Passage to read:
The Supreme Court ruled 5-4 on Friday that state bans on same-sex marriage are unconstitutional, an historic decision that extends gay and lesbian nuptials nationwide.
The question before the justices in the case of Obergefell vs. Hodges was whether the 14th Amendment’s guarantee of equal protection and due process require a state to license a marriage between two people of the same sex.
The justices also were considering the question of whether a state is required to recognize a same-sex couple’s legal marriage performed out-of-state.
Read it all here. And more from USA Today:
The justices ruled that states cannot deny gay men and lesbians the same marriage rights enjoyed for thousands of years by opposite-sex couples. Within days if not hours, the decision is expected to trigger same-sex marriages in states that still ban the practice.
The landmark ruling ends a legal battle that had brewed in the states for 45 years, from Minnesota in the 1970s to Hawaii in the 1990s and New England after the turn of the century. The final turning point came in 2013, when the high court forced the federal government to recognize same-sex marriages and allowed them to resume in California.

Extracted data:
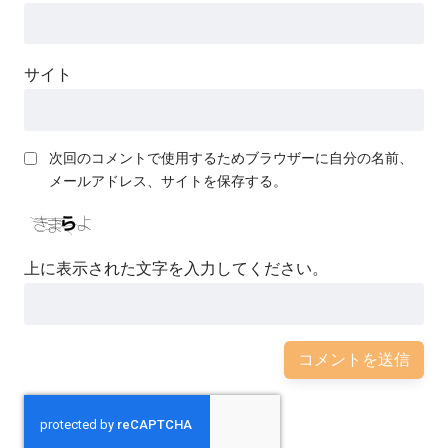
サイト
次回のコメントで使用するためブラウザーに自分の名前、
メールアドレス、サイトを保存する。
上に表示された文字を入力してください。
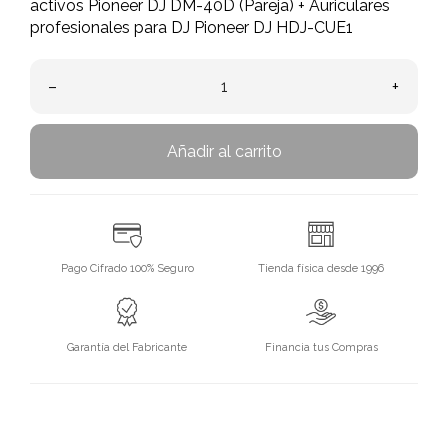
activos Pioneer DJ DM-40D (Pareja) + Auriculares
profesionales para DJ Pioneer DJ HDJ-CUE1
–
+
Añadir al carrito
Pago Cifrado 100% Seguro
Tienda física desde 1996
Garantía del Fabricante
Financia tus Compras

Activities:
a – In the report on the same-sex marriage ruling, substitute "judges" for "justices" in the part that begins at the words "The justices also" and stops after "ban the practice.", and give that part again.
b – Resume the report on the same-sex marriage ruling, starting after its final sentence.

Your written answers:
a –
The judges also were considering the question of whether a state is required to recognize a same-sex couple’s legal marriage performed out-of-state.
Read it all here. And more from USA Today:
The judges ruled that states cannot deny gay men and lesbians the same marriage rights enjoyed for thousands of years by opposite-sex couples. Within days if not hours, the decision is expected to trigger same-sex marriages in states that still ban the practice.

b –
Had the court upheld gay marriage bans in Ohio, Michigan, Tennessee and Kentucky, it would have jeopardized federal court rulings striking down similar bans in 20 of the 37 states where same-sex marriage has been declared legal. Quickly, the number of gay marriage states could have been cut in half.
Instead, the court’s finding that same-sex couples have a right to marry under the Constitution will make gay marriage legal in the remaining 13 states, from Georgia to North Dakota. And it will make battles over religious-freedom and non-discrimination laws the next battleground in the nation’s continuing struggle with gay rights.
Throughout the battle, a patient legal strategy, savvy public relations campaign and superior financing and organization propelled the gay marriage movement past an outgunned and underfunded opposition.
What do you think this means for the residents of the State of South Dakota?